Click on any photo to enlarge, then use your "Back" button to get back to this page
We are now ready for final assembly. This shows the final mounting of the body on the frame and installation of all the peripheral components. This is the fun part. I think I see a light at the end of the tunnel.
I had a couple of friends come over to do the final mounting of the body, because it is difficult with the crazy turnbuckle arrangement to support the rear fenders.
This shows the turnbuckle and rods I've been talking about. Originally, the holes on the two sides were misaligned by about an inch and a half. Fortunately, I discovered this early on and fixed it.
This is a close up of the turnbuckle. Originally, it was supported only by sheet metal and the holes were naturally surrounded by stress cracks. I added the L-shaped brackets that are attached to the back side of the frame. These are 11 gauge steel with gussets for added strength.
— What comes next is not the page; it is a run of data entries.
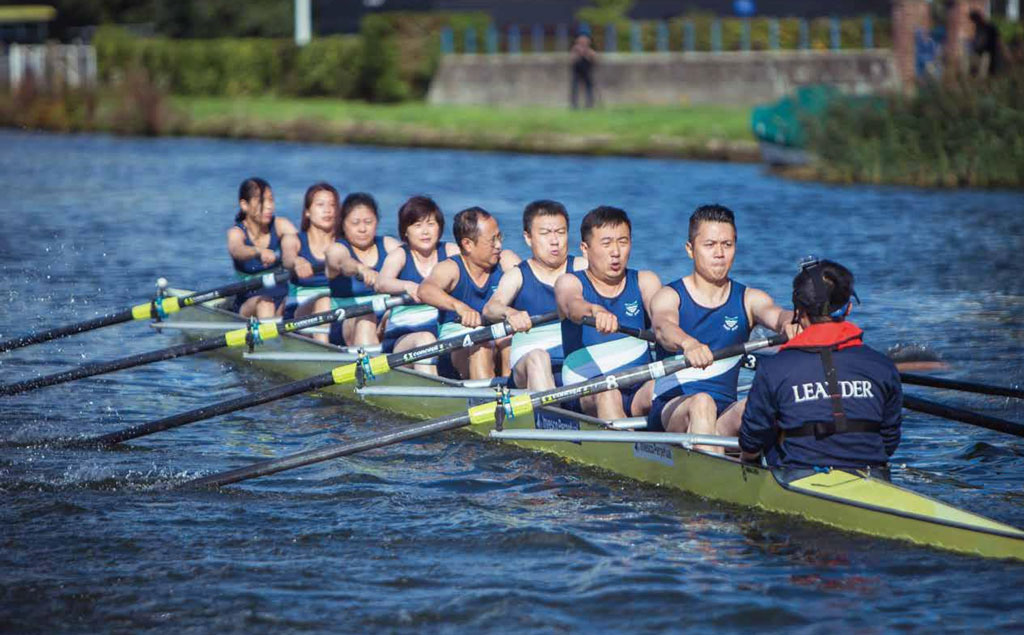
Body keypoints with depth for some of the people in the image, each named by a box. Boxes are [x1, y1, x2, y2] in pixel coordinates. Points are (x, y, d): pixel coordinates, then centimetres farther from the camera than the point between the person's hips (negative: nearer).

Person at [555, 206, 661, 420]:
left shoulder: (644, 282, 15)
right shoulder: (570, 282, 6)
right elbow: (573, 306, -20)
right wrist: (596, 311, -46)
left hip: (639, 392, 2)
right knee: (605, 392, -36)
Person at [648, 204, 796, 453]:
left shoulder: (749, 300, 11)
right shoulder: (670, 296, 2)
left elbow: (776, 314, -12)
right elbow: (662, 327, -22)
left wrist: (789, 323, -39)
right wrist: (688, 343, -47)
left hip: (725, 414, 3)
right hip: (670, 409, -3)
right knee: (702, 403, -36)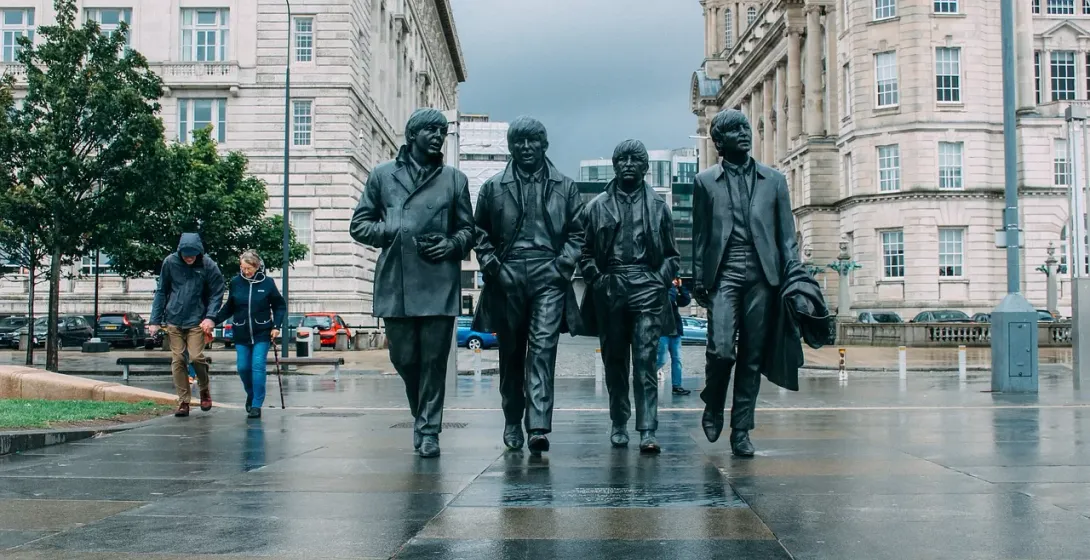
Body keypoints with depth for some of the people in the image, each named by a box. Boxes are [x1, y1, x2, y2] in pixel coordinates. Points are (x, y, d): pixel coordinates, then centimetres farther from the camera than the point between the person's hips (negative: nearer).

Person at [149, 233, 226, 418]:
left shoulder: (208, 265, -8)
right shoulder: (170, 262, -4)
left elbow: (216, 293, -2)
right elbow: (161, 292, 3)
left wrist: (211, 317, -15)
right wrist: (155, 320, 1)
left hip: (196, 320, -2)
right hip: (174, 320, 2)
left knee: (196, 357, -12)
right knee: (177, 360, 2)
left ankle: (204, 389, 16)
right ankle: (183, 401, 11)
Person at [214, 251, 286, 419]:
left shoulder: (267, 283, -6)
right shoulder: (235, 283, -1)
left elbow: (280, 306, 4)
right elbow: (229, 307, 9)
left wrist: (276, 326, -5)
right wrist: (215, 320, -4)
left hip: (262, 334, -3)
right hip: (241, 334, 3)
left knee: (258, 366, -9)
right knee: (243, 367, 4)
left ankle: (256, 405, -4)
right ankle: (251, 395, 31)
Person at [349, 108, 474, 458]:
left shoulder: (454, 179, 12)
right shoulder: (383, 175, 11)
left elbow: (468, 229, 16)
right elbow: (359, 224, 11)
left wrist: (452, 244, -6)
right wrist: (392, 232, -6)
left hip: (439, 284, 0)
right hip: (396, 284, 0)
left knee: (434, 360, -1)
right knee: (404, 358, 5)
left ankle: (428, 429, 9)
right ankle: (421, 415, 30)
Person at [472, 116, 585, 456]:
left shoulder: (564, 187, 10)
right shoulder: (493, 188, 11)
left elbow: (577, 232, 11)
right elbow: (480, 231, 13)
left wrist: (563, 265, -2)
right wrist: (491, 265, 0)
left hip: (548, 277, -1)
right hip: (507, 277, 2)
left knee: (542, 349, -13)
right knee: (511, 353, 9)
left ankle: (538, 427, -18)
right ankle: (512, 423, 23)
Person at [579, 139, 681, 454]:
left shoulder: (657, 205, 11)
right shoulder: (598, 206, 11)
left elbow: (672, 254, 12)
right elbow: (585, 250, 11)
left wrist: (660, 280, -3)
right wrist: (596, 278, -3)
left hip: (646, 288, -1)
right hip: (609, 290, 2)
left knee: (645, 361, -9)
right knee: (614, 361, 8)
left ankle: (647, 430, -11)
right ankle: (619, 425, 18)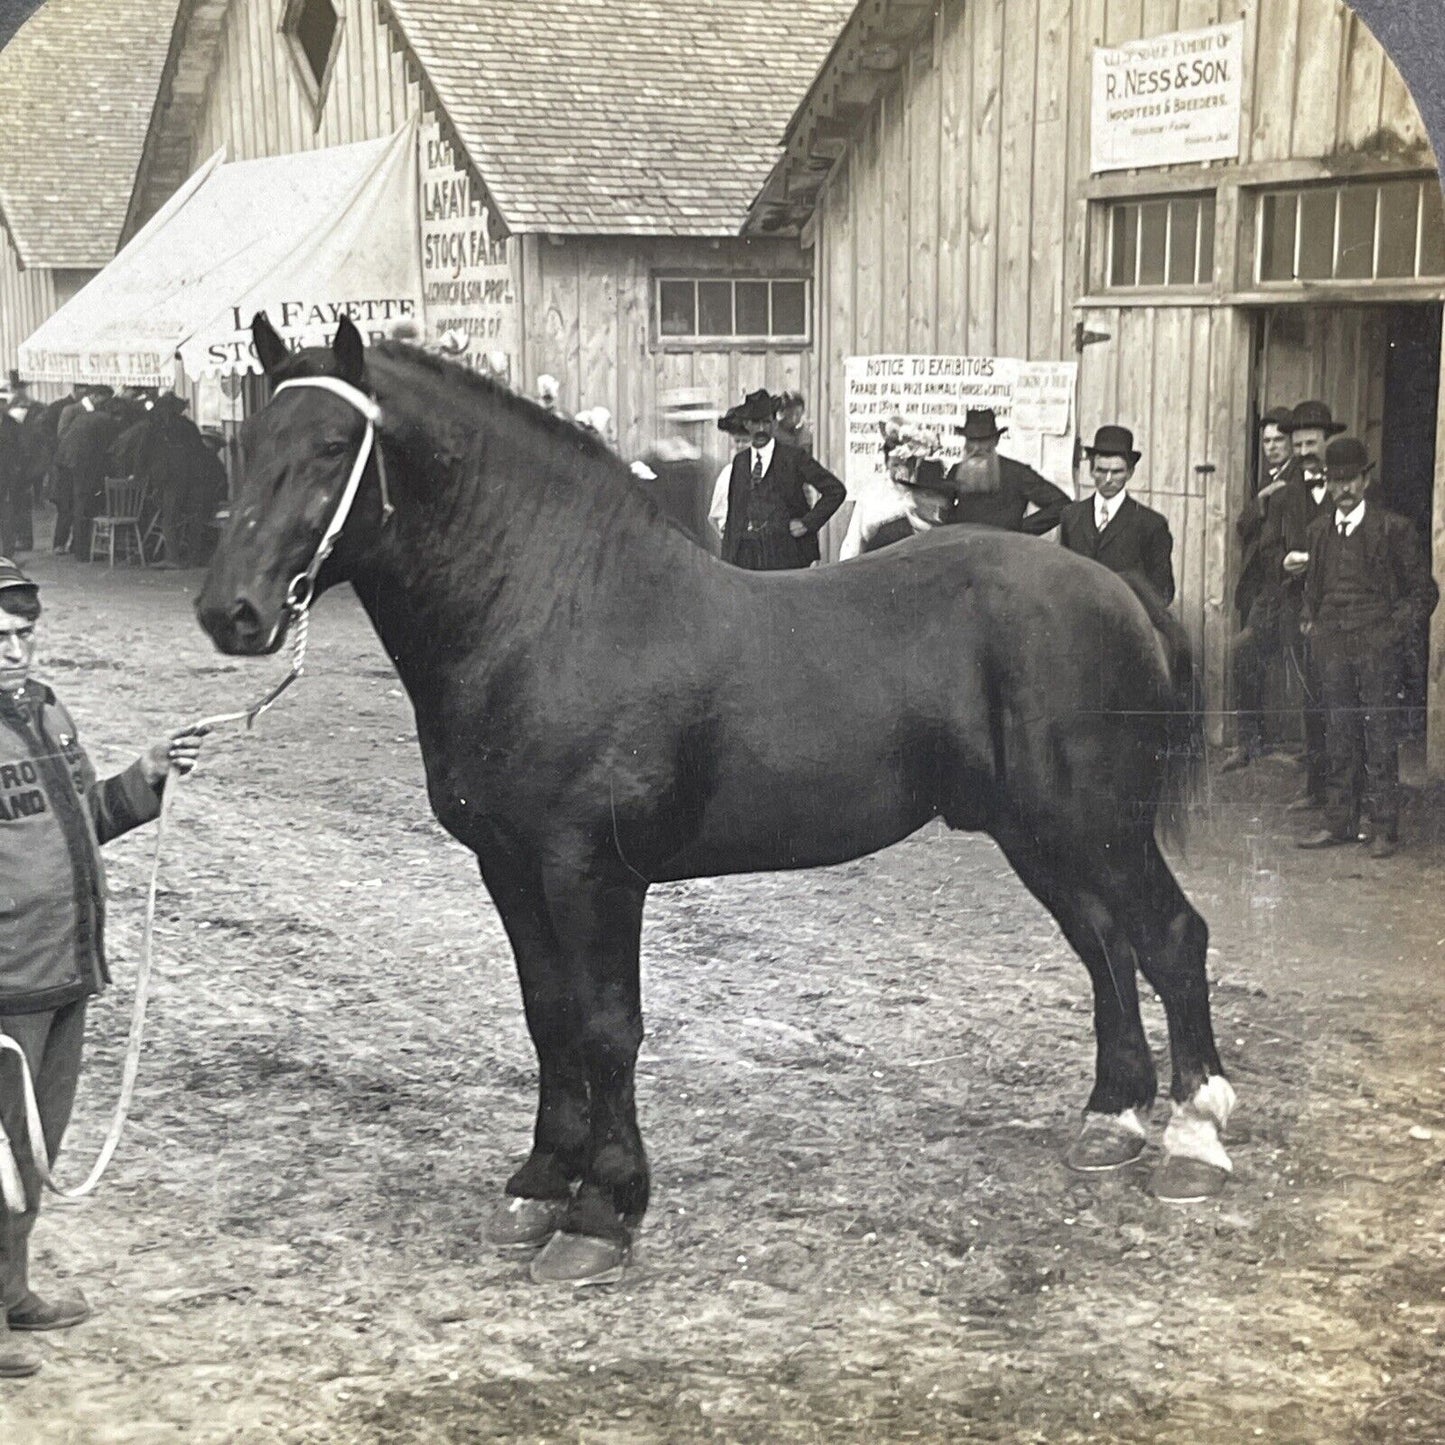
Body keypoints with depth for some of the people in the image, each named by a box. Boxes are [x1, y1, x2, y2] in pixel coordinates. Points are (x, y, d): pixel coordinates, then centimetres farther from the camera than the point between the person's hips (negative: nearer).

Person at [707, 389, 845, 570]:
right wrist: (728, 559, 10)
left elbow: (835, 490, 1)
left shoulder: (793, 458, 1)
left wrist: (808, 523, -5)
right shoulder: (739, 462, 15)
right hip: (746, 555, 3)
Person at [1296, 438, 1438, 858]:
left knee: (1380, 741, -2)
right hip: (1333, 649, 5)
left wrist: (1396, 628, -7)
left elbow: (1424, 591, 2)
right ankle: (1340, 823, 14)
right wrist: (1310, 620, 13)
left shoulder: (1393, 529, -3)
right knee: (1339, 741, 8)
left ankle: (1384, 828, 3)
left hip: (1378, 650, -5)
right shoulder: (1319, 529, 12)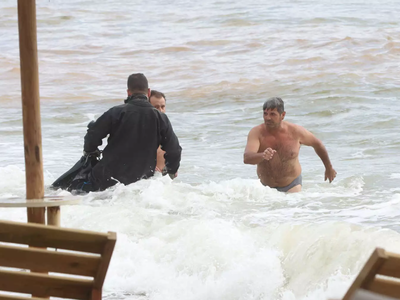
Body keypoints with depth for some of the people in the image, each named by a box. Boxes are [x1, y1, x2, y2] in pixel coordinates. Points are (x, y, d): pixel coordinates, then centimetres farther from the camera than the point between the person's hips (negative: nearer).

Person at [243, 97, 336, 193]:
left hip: (292, 186, -1)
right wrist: (262, 156, -57)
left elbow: (317, 144, 7)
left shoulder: (295, 131, -13)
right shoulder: (256, 133, -18)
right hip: (266, 187, 1)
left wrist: (329, 168, 19)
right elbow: (246, 158, -34)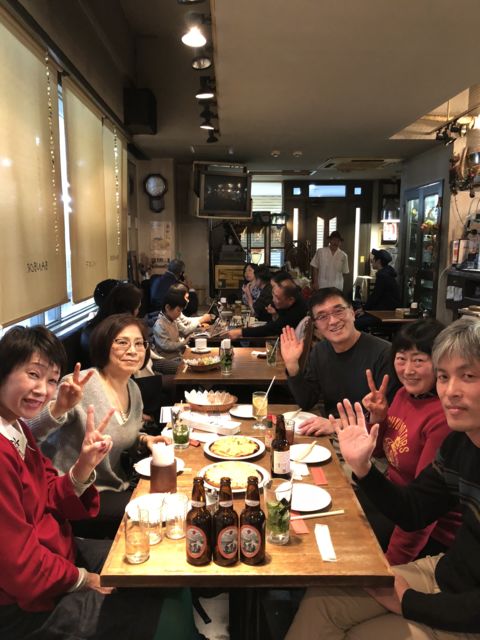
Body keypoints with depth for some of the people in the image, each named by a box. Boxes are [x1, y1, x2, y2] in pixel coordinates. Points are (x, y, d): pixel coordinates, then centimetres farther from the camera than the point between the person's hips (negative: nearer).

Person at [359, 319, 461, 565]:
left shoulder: (445, 417, -30)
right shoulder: (404, 394, -3)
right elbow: (379, 451, 9)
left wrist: (393, 562, -20)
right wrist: (377, 417, -11)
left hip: (431, 531, -7)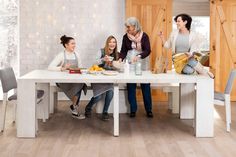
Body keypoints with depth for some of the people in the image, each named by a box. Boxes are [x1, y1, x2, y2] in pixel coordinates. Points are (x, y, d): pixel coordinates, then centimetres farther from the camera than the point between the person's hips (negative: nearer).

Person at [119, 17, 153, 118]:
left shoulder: (144, 36, -7)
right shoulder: (126, 37, 1)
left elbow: (148, 50, -14)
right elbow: (123, 50, 2)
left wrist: (139, 56, -31)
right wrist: (121, 58, -18)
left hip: (143, 64, -2)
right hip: (130, 64, 2)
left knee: (146, 86, 2)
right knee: (131, 87, 0)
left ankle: (149, 110, 14)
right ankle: (133, 110, 12)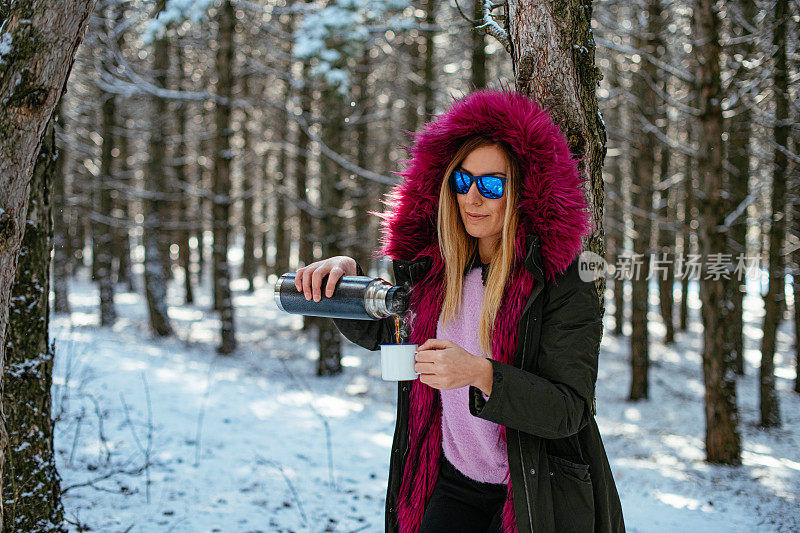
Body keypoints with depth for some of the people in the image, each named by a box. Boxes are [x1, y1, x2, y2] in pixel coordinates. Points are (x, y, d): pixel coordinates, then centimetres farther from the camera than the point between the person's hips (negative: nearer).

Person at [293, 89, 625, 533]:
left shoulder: (565, 289, -14)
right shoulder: (437, 271, 2)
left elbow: (568, 409, -19)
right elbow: (375, 329, 17)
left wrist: (481, 374, -33)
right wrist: (345, 273, -3)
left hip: (536, 495, -4)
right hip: (453, 484, 4)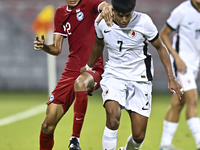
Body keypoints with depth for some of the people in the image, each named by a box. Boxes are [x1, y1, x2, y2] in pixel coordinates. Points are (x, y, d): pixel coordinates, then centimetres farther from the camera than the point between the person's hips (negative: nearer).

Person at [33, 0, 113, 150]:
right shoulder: (61, 13, 14)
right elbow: (57, 49, 15)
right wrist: (43, 46, -8)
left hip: (93, 69, -5)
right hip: (71, 70, 5)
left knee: (80, 83, -41)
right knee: (48, 125, -3)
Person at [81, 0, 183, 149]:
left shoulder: (143, 22, -14)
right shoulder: (102, 23, -8)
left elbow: (160, 48, 0)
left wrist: (171, 79, -4)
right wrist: (89, 67, 32)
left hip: (139, 80, 0)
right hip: (113, 76, 0)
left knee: (138, 136, -2)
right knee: (113, 118, -30)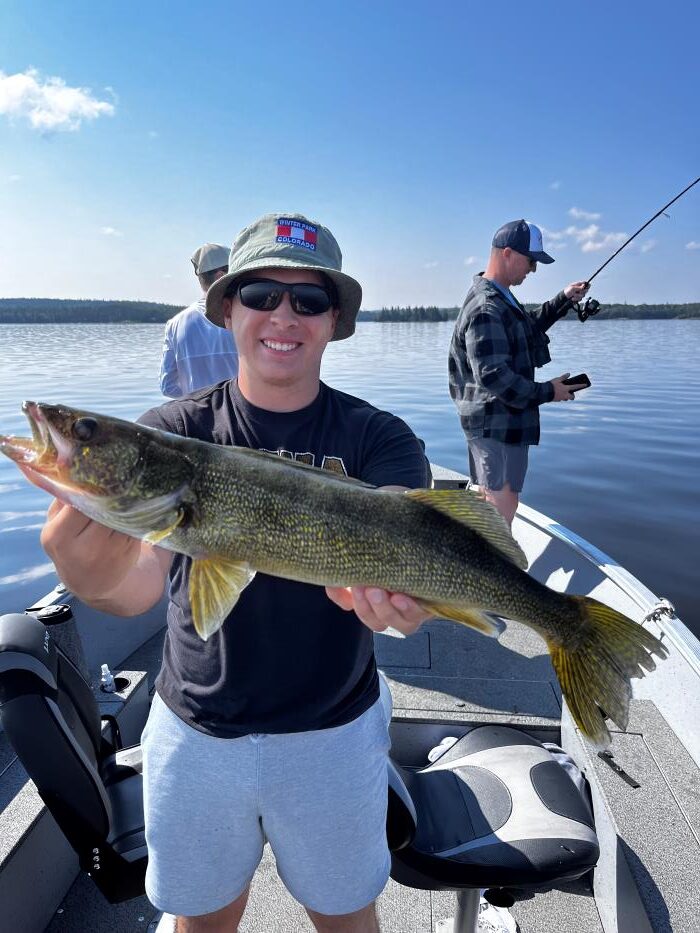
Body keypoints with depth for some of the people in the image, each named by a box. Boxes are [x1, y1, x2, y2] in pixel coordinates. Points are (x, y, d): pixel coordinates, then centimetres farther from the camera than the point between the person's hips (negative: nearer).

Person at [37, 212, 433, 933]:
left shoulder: (377, 438, -11)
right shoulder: (173, 431, -9)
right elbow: (138, 585, -21)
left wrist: (399, 596, -47)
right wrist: (89, 565, -42)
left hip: (333, 733, 0)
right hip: (193, 731, 1)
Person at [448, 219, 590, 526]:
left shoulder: (500, 297, 13)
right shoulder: (486, 308, -21)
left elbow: (529, 326, 31)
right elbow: (492, 376, -28)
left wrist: (564, 299, 19)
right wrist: (546, 392, -20)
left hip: (495, 419, 11)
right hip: (498, 423, -11)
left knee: (491, 497, 21)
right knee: (503, 502, -4)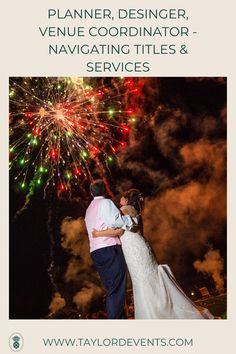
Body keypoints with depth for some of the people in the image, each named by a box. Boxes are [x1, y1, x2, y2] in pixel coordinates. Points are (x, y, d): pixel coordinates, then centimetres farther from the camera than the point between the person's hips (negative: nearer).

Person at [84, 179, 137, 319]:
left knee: (113, 289, 10)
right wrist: (133, 219, -5)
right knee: (117, 289, -11)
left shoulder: (89, 209, 26)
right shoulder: (105, 202, -1)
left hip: (96, 251, 9)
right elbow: (115, 221, -16)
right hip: (109, 249, -9)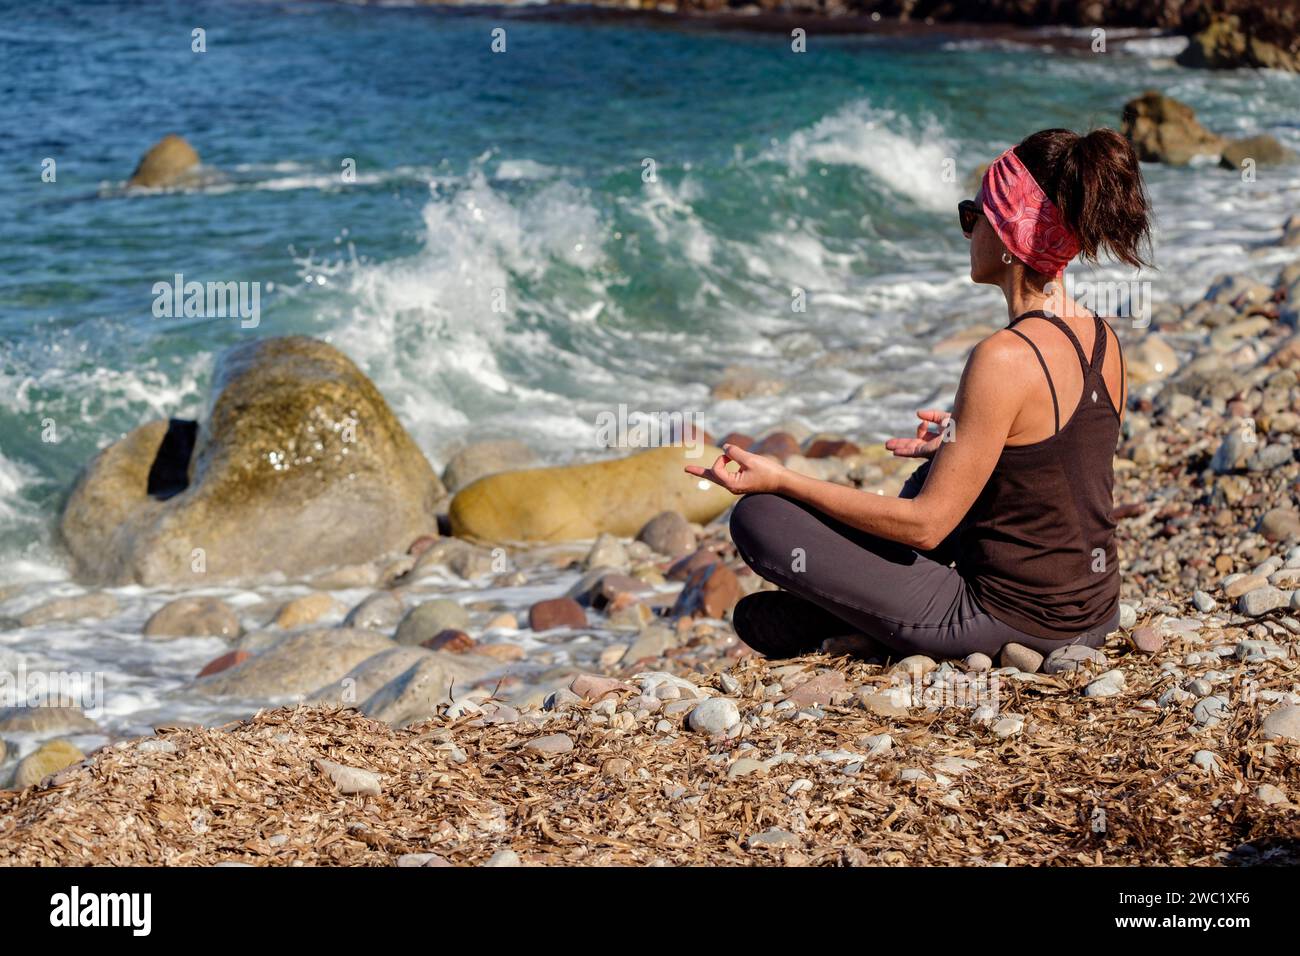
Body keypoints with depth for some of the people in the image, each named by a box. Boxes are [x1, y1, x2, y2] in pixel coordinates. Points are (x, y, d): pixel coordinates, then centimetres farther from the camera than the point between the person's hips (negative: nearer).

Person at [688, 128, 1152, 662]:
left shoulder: (1006, 358, -23)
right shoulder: (1103, 341, 1)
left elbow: (926, 525, -19)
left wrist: (782, 481, -14)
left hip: (1008, 622, -8)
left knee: (758, 516, -6)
Wow, this is starting to get exciting!
The trunk lid and steering column are installed and I'm in the process of installing the windshield, step plates, radiator, radiator shell and hood
The hood doesn't fit quite right, will have to work on that.
I must have spent 2 weeks fighting the hood alignment. Finally, with Fred's help, we brazed on two additional support brackets, which allowed me to get a decent alignment. Now to do a final install of the welt.
This alignment ain't too bad, and the high dollar rechrome of the shell looks pretty good too.
I had planned to make up an emblem using the ABC logo, but finally decided that since the car has been "Baby" for 87 years, I would keep this emblem that was originally on the car.
It now doesn't look half bad. It still needs some additional buffing on the finish, then wiring and some additional plumbing. The headlights are not yet mounted either.
In this view you can see the bracket I made for the tail and stop light and the license plate. These were original attached to the fender apron, causing stress cracks, now it is attached to the frame extension (see Chassis Restoration). The rear turn lights are yet to be mounted.
To get a more authentic look using the ABC logo, I made these gauge faces in a graphics program. They were printed by a local sign company. For the fuel pressure gauge I couldn't find a new low pressure gauge with the right look, so used this oil pressure gauge off an old Dodge. The car originally had a remote radiator filler, so it had to have a temperature gauge. This face was patterned after one on an old International Harvester gauge.
Final test fit of the dash. My days of lying on my back to work on under dash wiring are over, so I set this up so it could be unfastened by removing about 6 screws, allowing access to the wiring on the back. The mixture of brass together with chrome (or nickel) results because the 1923 body was originally mounted on a 1914 chassis.
These photos were taken just before the "Maiden Voyage" to the Speedster Reunion in Lincoln, NE, June 15-18, 2011. Note spare tire carrier which was fabricated.
The period air pump to pressurize the fuel tank is installed here. This gas tiank is high enough it is not normally needed, except for maybe a steep hill with a low tank
I was rewarded for my efforts on this car with the 2011 Speedster of the Year Award from the Speedster and Racer Hall of Fame
I still have a long list of improvements to make, like the construction of a top, but it now runs and drives. I had several friends involved with trying to get it to run well. We blamed the Winfield carb a lot, but it turns out our problems were part due to ignition (Yeah, we've all heard the saying) and valves that like to go out of adjustment. It now drives quite well. It made about 50 hp at 3,000 rpm on a chassis dyno at the speedster reunion. That's about three times the power of a stock Model T. It ain't like driving a normal Model T.